VwGH 9. 6. 2023, Ra 2021/16/0067
Sachverhalt
Am 29. 4. 2014 schloss die Rechtsvorgängerin der Bf einen Mietvertrag über ihr Bestandsobjekt mit der PS GmbH als Mieterin ab. Am 28. 8. 2014 wurde der Mieterin gem § 33 TP 5 Abs 1 Z 1 GebG eine Bestandgebühr festgesetzt. Noch im Jahr 2014 erhob die Mieterin Beschwerde, über die mit Beschwerdevorentscheidung abgesprochen wurde. Ein Vorlageantrag wurde am 26. 11. 2014 gestellt und am 26. 1. 2015 inklusive Vorlagebericht dem BFG vorgelegt.
Im Jahr 2018 wurde die Mieterin wegen Vermögenslosigkeit aus dem Firmenbuch gelöscht; 2020 stellte das BFG das Beschwerdeverfahren ein.
Mit Bescheid vom 26. 11. 2020 wurde der Bf als Rechtsnachfolgerin der Vermieterin gem § 28 Abs 1 Z 1 GEbG als Gesamtschuldnerin die Mietvertragsgebühr vorgeschrieben. Dagegen erhob die Bf Beschwerde: Ihrer Ansicht nach sei die Festsetzungsverjährung bereits eingetreten.
Entscheidung des VwGH
Die Gebührenschuld ist im vorliegenden Fall unstrittig am 29. 4. 2014 bei Abschluss des Bestandvertrages entstanden. Die Verjährungsfrist hat mit Ablauf des Jahres 2014 begonnen und beträgt gem § 207 Abs 2 BAO fünf Jahre. Die Verjährungsfrist wäre daher grundsätzlich mit Jahresende 2019 abgelaufen. Werden allerdings innerhalb der Verjährungsfrist nach außen erkennbare Amtshandlungen zur Geltendmachung des Abgabenanspruches oder zur Feststellung des Abgabepflichtigen unternommen, so verlängert sich gem § 209 Abs 1 BAO die Verjährungsfrist um ein Jahr.
Vor dem VwGH war nun fraglich, ob die Beschwerdevorlage inklusive Vorlagebericht im Jänner 2015 eine die Verjährungsfrist verlängernde Amtshandlung der Abgabenbehörde im Sinn des § 209 Abs 1 BAO darstellt.
Um die Verjährungsfrist gem § 209 Abs 1 BAO zu verlängern, muss die Amtshandlung aus dem Amtsbereich der Behörde hinaustreten, und nach außen wirksam und erkennbar sein (VwGH 30. 10. 2003, 99/15/0098). Eine bescheidmäßige Erledigung ist nicht notwendig, vielmehr ist jede Handlung erfasst, die nach außen erkennbar den Zweck verfolgt, den Anspruch gegen einen bestimmten Abgabenschuldner durchzusetzen. Bei Gesamtschuldverhältnissen wirken Amtshandlungen fristverlängernd gegen alle Gesamtschuldner (VwGH 21. 5. 2007, 2007/16/0014).

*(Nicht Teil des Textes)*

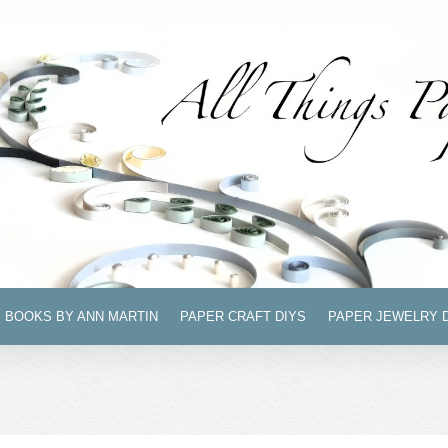
BOOKS BY ANN MARTIN
PAPER CRAFT DIYS
PAPER JEWELRY 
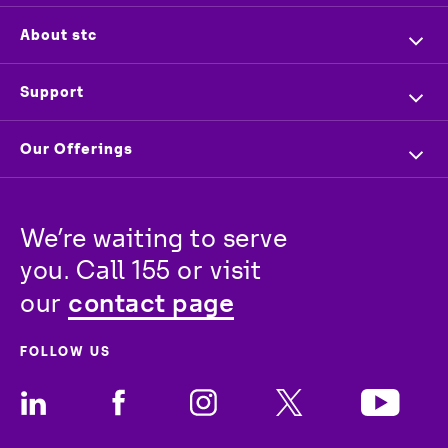
Home
About stc
Company Profile
Overview
Support
Executive Management
Investors
Contact us
Our Offerings
Press & News
Vendors
Store Locator
For Business
Partners
Newsroom
Track your order
We’re waiting to serve 
For Wholesale
stc
Baity
Careers
you. Call 155 or visit 
For Consumer
contact page
our 
FOLLOW US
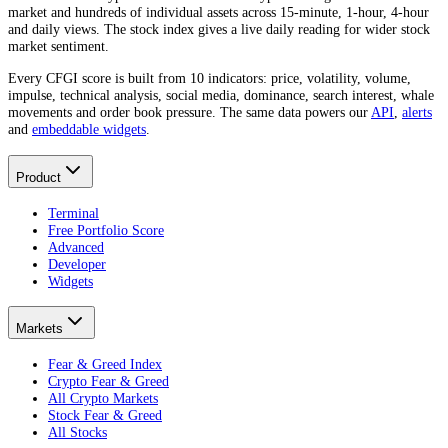
market and hundreds of individual assets across 15-minute, 1-hour, 4-hour
and daily views. The stock index gives a live daily reading for wider stock
market sentiment.
Every CFGI score is built from 10 indicators: price, volatility, volume,
impulse, technical analysis, social media, dominance, search interest, whale
movements and order book pressure. The same data powers our
API
,
alerts
and
embeddable widgets
.
Product
Terminal
Free Portfolio Score
Advanced
Developer
Widgets
Markets
Fear & Greed Index
Crypto Fear & Greed
All Crypto Markets
Stock Fear & Greed
All Stocks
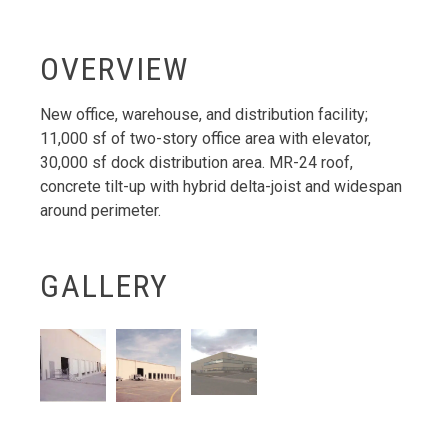
OVERVIEW
New office, warehouse, and distribution facility;
11,000 sf of two-story office area with elevator,
30,000 sf dock distribution area. MR-24 roof,
concrete tilt-up with hybrid delta-joist and widespan
around perimeter.
GALLERY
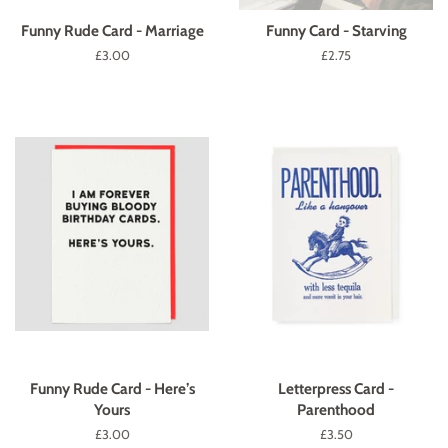
Funny Rude Card - Marriage
Funny Card - Starving
Regular
£3.00
Regular
£2.75
price
price
Funny Rude Card - Here’s
Letterpress Card -
Yours
Parenthood
Regular
£3.00
Regular
£3.50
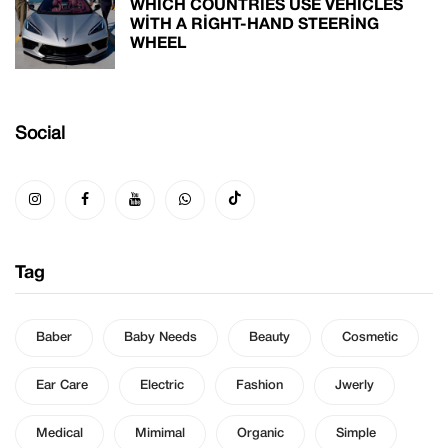
WHICH COUNTRIES USE VEHICLES
WITH A RIGHT-HAND STEERING
WHEEL
Social
Tag
Baber
Baby Needs
Beauty
Cosmetic
Ear Care
Electric
Fashion
Jwerly
Medical
Mimimal
Organic
Simple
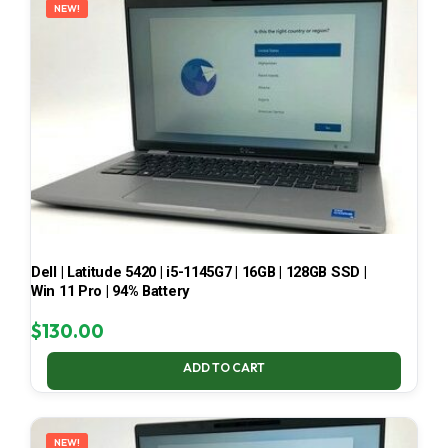
NEW!
Dell | Latitude 5420 | i5-1145G7 | 16GB | 128GB SSD |
Win 11 Pro | 94% Battery
$
130.00
ADD TO CART
NEW!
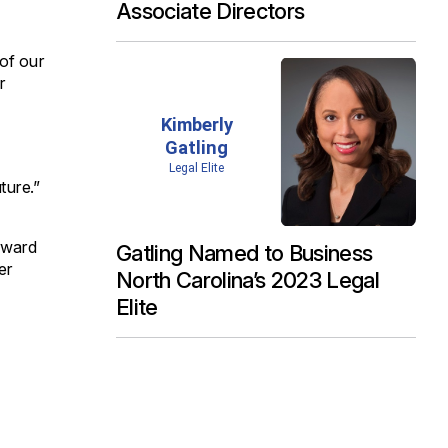
Associate Directors
 of our
r
ture.”
orward
Gatling Named to Business
er
North Carolina’s 2023 Legal
Elite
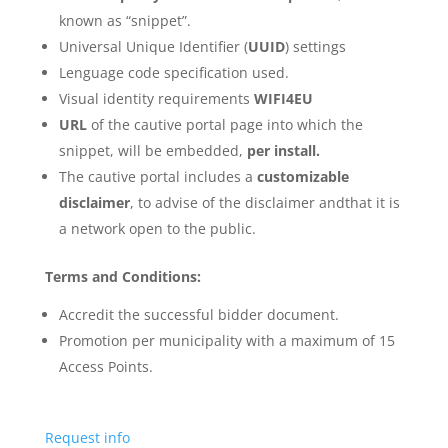
known as “snippet”.
Universal Unique Identifier (
UUID
) settings
Lenguage code specification used.
Visual identity requirements
WIFI4EU
URL
of the cautive portal page into which the
snippet, will be embedded,
per install.
The cautive portal includes a
customizable
disclaimer
, to advise of the disclaimer andthat it is
a network open to the public.
Terms and Conditions:
Accredit the successful bidder document.
Promotion per municipality with a maximum of 15
Access Points.
Request info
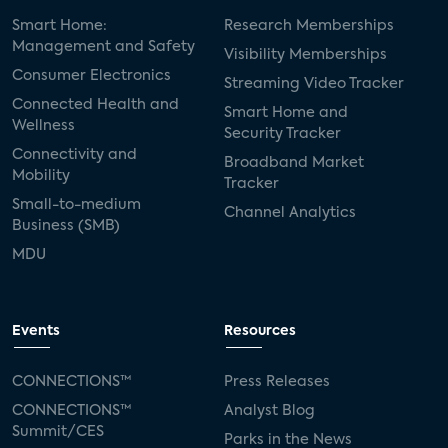
Smart Home:
Research Memberships
Management and Safety
Visibility Memberships
Consumer Electronics
Streaming Video Tracker
Connected Health and
Smart Home and
Wellness
Security Tracker
Connectivity and
Broadband Market
Mobility
Tracker
Small-to-medium
Channel Analytics
Business (SMB)
MDU
Events
Resources
CONNECTIONS™
Press Releases
CONNECTIONS™
Analyst Blog
Summit/CES
Parks in the News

Die im Vorlagebericht enthaltene Stellungnahme mit dem Antrag, die Beschwerde als unbegründet abzuweisen, ist auf die Erledigung der von der Mieterin erhobenen Beschwerde und damit auch die Geltendmachung des Abgabenanspruches gerichtet. Sie stellt eine einwandfrei nach außen erkennbare Amtshandlung dar, die von der sachlich zuständigen Abgabenbehörde stammt. Daher ist der Vorlagebericht mit der Verlängerungswirkung nach § 209 Abs 1 BAO versehen. Die Beschwerde gegen den Gebührenbescheid war daher abzuweisen.
Conclusio
Der VwGH legt in seiner stRspr der Verlängerungshandlung iSd § 209 Abs 1 BAO ein weites Verständnis zugrunde (Fiala, AVR 2022, 257 [258]). Um verjährungsfristverlängernd zu wirken, muss die Amtshandlung nicht gegen den Abgabenschuldner persönlich gerichtet sein (VwGH 10. 6. 1991, 90/15/0115); tatsächlich müssen sie dem Abgabenschuldner nicht einmal zur Kenntnis gelangen (zB 8. 9. 2005, 2003/17/0235). Dass die Beschwerdevorlage geeignet ist, die Verjährungsfrist zu verlängern, setzt daher die bestehende Judikaturlinie konsequent fort.